Problem description »
The reply should hold every record, copied exactly, and none of the pictures.
··· Supplied entries ···
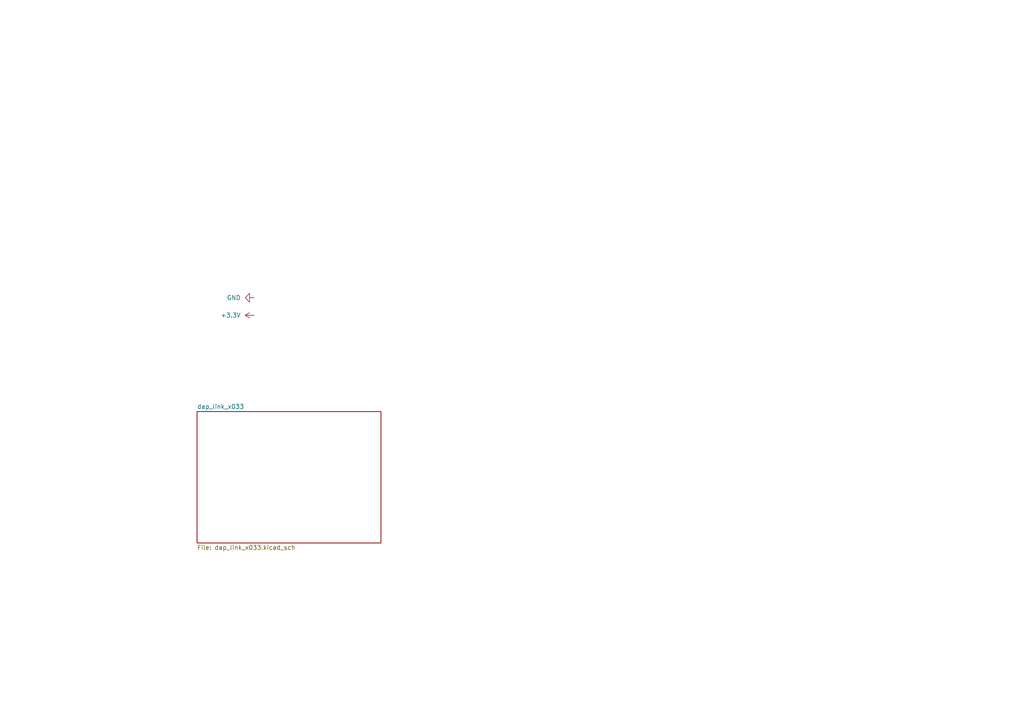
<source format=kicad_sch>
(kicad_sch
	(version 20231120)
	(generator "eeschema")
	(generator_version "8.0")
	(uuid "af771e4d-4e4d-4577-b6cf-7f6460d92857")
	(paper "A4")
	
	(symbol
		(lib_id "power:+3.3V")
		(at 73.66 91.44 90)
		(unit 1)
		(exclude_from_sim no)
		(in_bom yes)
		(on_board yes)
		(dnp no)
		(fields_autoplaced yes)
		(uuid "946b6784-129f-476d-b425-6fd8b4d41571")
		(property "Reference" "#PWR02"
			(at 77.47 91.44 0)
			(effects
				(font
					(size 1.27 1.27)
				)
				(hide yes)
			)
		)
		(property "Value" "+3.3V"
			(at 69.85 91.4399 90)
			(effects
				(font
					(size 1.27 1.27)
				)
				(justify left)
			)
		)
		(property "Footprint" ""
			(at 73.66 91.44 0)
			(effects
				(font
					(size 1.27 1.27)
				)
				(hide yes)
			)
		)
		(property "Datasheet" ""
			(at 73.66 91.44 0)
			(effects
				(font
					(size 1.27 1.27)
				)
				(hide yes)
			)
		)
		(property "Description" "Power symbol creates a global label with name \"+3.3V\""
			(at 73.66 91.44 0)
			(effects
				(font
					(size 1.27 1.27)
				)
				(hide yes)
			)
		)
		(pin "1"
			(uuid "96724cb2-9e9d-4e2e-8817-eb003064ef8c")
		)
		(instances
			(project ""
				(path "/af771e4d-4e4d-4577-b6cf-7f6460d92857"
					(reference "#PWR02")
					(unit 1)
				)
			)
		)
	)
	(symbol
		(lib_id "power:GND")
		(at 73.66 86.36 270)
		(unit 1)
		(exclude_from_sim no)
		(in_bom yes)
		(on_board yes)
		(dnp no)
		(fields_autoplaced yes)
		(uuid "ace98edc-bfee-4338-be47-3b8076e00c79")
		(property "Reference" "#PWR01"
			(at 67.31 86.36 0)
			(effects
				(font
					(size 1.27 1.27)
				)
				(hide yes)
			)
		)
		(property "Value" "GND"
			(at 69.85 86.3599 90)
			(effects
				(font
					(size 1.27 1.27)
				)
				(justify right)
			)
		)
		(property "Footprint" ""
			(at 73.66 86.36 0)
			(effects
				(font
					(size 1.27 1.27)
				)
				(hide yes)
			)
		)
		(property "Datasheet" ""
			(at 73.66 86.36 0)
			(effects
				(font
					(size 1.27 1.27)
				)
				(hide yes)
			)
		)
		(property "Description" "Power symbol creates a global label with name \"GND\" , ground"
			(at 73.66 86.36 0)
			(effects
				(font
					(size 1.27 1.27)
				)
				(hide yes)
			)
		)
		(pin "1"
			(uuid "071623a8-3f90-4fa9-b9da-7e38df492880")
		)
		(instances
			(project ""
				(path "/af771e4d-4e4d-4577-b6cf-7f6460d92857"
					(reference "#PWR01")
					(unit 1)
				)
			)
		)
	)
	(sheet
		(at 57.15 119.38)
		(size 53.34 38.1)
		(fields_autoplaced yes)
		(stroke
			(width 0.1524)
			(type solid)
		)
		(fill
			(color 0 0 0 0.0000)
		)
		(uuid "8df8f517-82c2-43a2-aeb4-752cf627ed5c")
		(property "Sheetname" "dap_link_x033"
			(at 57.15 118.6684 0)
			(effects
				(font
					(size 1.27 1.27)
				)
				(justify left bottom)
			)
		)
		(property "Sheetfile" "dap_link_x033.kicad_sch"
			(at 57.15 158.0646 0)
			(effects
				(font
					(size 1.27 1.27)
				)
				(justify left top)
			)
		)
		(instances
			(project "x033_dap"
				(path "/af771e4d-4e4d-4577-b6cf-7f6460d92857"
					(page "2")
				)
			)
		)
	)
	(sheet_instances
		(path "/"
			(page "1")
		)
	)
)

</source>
···
Answer to this problem »
<source format=kicad_sch>
(kicad_sch
	(version 20231120)
	(generator "eeschema")
	(generator_version "8.0")
	(uuid "af771e4d-4e4d-4577-b6cf-7f6460d92857")
	(paper "A4")
	
	(symbol
		(lib_id "power:+3.3V")
		(at 73.66 91.44 90)
		(unit 1)
		(exclude_from_sim no)
		(in_bom yes)
		(on_board yes)
		(dnp no)
		(fields_autoplaced yes)
		(uuid "946b6784-129f-476d-b425-6fd8b4d41571")
		(property "Reference" "#PWR02"
			(at 77.47 91.44 0)
			(effects
				(font
					(size 1.27 1.27)
				)
				(hide yes)
			)
		)
		(property "Value" "+3.3V"
			(at 69.85 91.4399 90)
			(effects
				(font
					(size 1.27 1.27)
				)
				(justify left)
			)
		)
		(property "Footprint" ""
			(at 73.66 91.44 0)
			(effects
				(font
					(size 1.27 1.27)
				)
				(hide yes)
			)
		)
		(property "Datasheet" ""
			(at 73.66 91.44 0)
			(effects
				(font
					(size 1.27 1.27)
				)
				(hide yes)
			)
		)
		(property "Description" "Power symbol creates a global label with name \"+3.3V\""
			(at 73.66 91.44 0)
			(effects
				(font
					(size 1.27 1.27)
				)
				(hide yes)
			)
		)
		(pin "1"
			(uuid "96724cb2-9e9d-4e2e-8817-eb003064ef8c")
		)
		(instances
			(project ""
				(path "/af771e4d-4e4d-4577-b6cf-7f6460d92857"
					(reference "#PWR02")
					(unit 1)
				)
			)
		)
	)
	(symbol
		(lib_id "power:GND")
		(at 73.66 86.36 270)
		(unit 1)
		(exclude_from_sim no)
		(in_bom yes)
		(on_board yes)
		(dnp no)
		(fields_autoplaced yes)
		(uuid "ace98edc-bfee-4338-be47-3b8076e00c79")
		(property "Reference" "#PWR01"
			(at 67.31 86.36 0)
			(effects
				(font
					(size 1.27 1.27)
				)
				(hide yes)
			)
		)
		(property "Value" "GND"
			(at 69.85 86.3599 90)
			(effects
				(font
					(size 1.27 1.27)
				)
				(justify right)
			)
		)
		(property "Footprint" ""
			(at 73.66 86.36 0)
			(effects
				(font
					(size 1.27 1.27)
				)
				(hide yes)
			)
		)
		(property "Datasheet" ""
			(at 73.66 86.36 0)
			(effects
				(font
					(size 1.27 1.27)
				)
				(hide yes)
			)
		)
		(property "Description" "Power symbol creates a global label with name \"GND\" , ground"
			(at 73.66 86.36 0)
			(effects
				(font
					(size 1.27 1.27)
				)
				(hide yes)
			)
		)
		(pin "1"
			(uuid "071623a8-3f90-4fa9-b9da-7e38df492880")
		)
		(instances
			(project ""
				(path "/af771e4d-4e4d-4577-b6cf-7f6460d92857"
					(reference "#PWR01")
					(unit 1)
				)
			)
		)
	)
	(sheet
		(at 57.15 119.38)
		(size 53.34 38.1)
		(fields_autoplaced yes)
		(stroke
			(width 0.1524)
			(type solid)
		)
		(fill
			(color 0 0 0 0.0000)
		)
		(uuid "8df8f517-82c2-43a2-aeb4-752cf627ed5c")
		(property "Sheetname" "dap_link_x033"
			(at 57.15 118.6684 0)
			(effects
				(font
					(size 1.27 1.27)
				)
				(justify left bottom)
			)
		)
		(property "Sheetfile" "dap_link_x033.kicad_sch"
			(at 57.15 158.0646 0)
			(effects
				(font
					(size 1.27 1.27)
				)
				(justify left top)
			)
		)
		(instances
			(project "x033_dap"
				(path "/af771e4d-4e4d-4577-b6cf-7f6460d92857"
					(page "2")
				)
			)
		)
	)
	(sheet_instances
		(path "/"
			(page "1")
		)
	)
)

</source>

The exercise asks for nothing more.